Please be noted that one important thing that we believe that we did right is to run this analytics dev environment on the cloud and ask people to access this through browsers. Right now, both RStudio and Juptyer provide good tools to allow people to access them in browser.
One benefit is that once they have technical issues, we can just login to their account to see what’s wrong and help them to fix the issue remotely without being physically next to them. The other benefit is that this tool is also accessible by everyone in Coursera, and besides data scientists, other roles like engineers and content managers also love this tool, this also give them the power of doing advanced analysis without worrying about maintaining their own dev environment.
Solution: Standardize your analytics dev environment for advanced analysis.

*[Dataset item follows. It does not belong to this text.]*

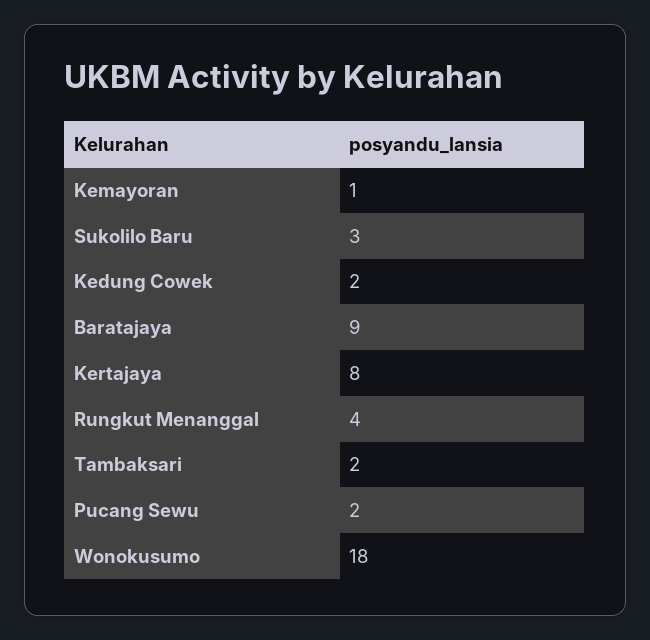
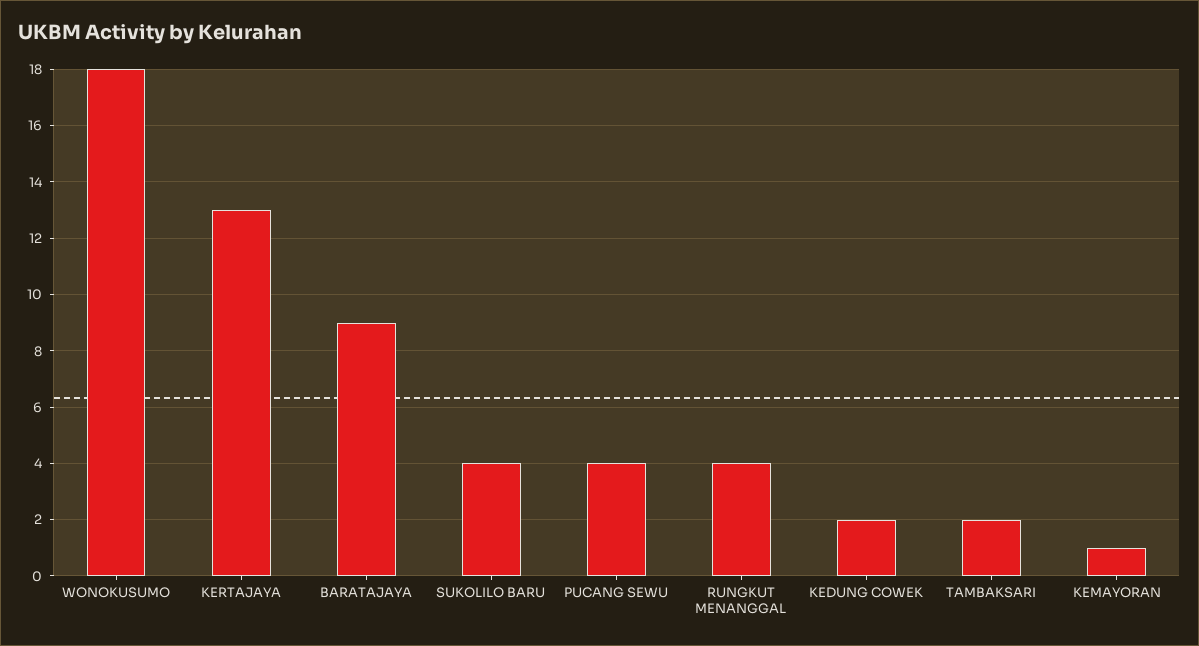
Sukolilo Baru: 3 -> 4
Kertajaya: 8 -> 13
Pucang Sewu: 2 -> 4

Data Infrastructure Orchestration
We developed our data access tool, ETL tool, and analytics dev environment on top of EDW using restful APIs, docker and ECS. These decisions have been served us well. You might ask why didn’t we buy enterprise solutions, and the simple answer is that we didn’t see many good alternatives three years ago. I admit that there are many good alternatives in the recent years that could potentially replace these in-house systems, but a nice benefit of building these tools in house is that we could easily build other systems on top of them and adapt them to suit for new business needs.
For example, our experimentation platform and email management system can talk to our data access point through API without worrying about the implementation details of data access. Similarly, for our machine learning system, our data scientists can build models in the dev environment, push it to our ML system, our ML system can help manage the pipeline without knowing the details of the model because it is containerized in docker. The ML system can also access data to give people the ability to introspect our model and monitor our ML products.
There are three principles that I think are super critical for building a data infrastructure
- Centralize: Everything should start with centralization. Put all the data into one place, provide a centralized toolset to allow people to access data, centralize all analytics dev environments into cloud. It turns out to be a super useful principle for us and set up the foundation for us to take on other challenges.
- Standardize: Once we centralize data or data access, standardization becomes a natural next step. Because it is super easy to spot inconsistency among data and tool. Standardization also helps us a lot to have basic building blocks and increase reusability of our data infrastructure.
- Democratize: At last, really keep the idea of democratization of data. You could argue that democratization is a side effect of centralization and standardization of data infrastructure, but we think it differently. We intentionally build our tools to be able to accessible by everyone and the result is tremendous.
I want to end up this with an chart above. This chart shows the number of unique weekly users of EDW platform and experimentation platform through their web UI. We have 300 people in the company, and our analytics team is only 27 people. Each week, basically everyone in the company will use the tools we build to access the data.
When you make data accessible, people will access the data. This means a lot to us, and we will continue building the self-served data infrastructure to democratize data in Coursera.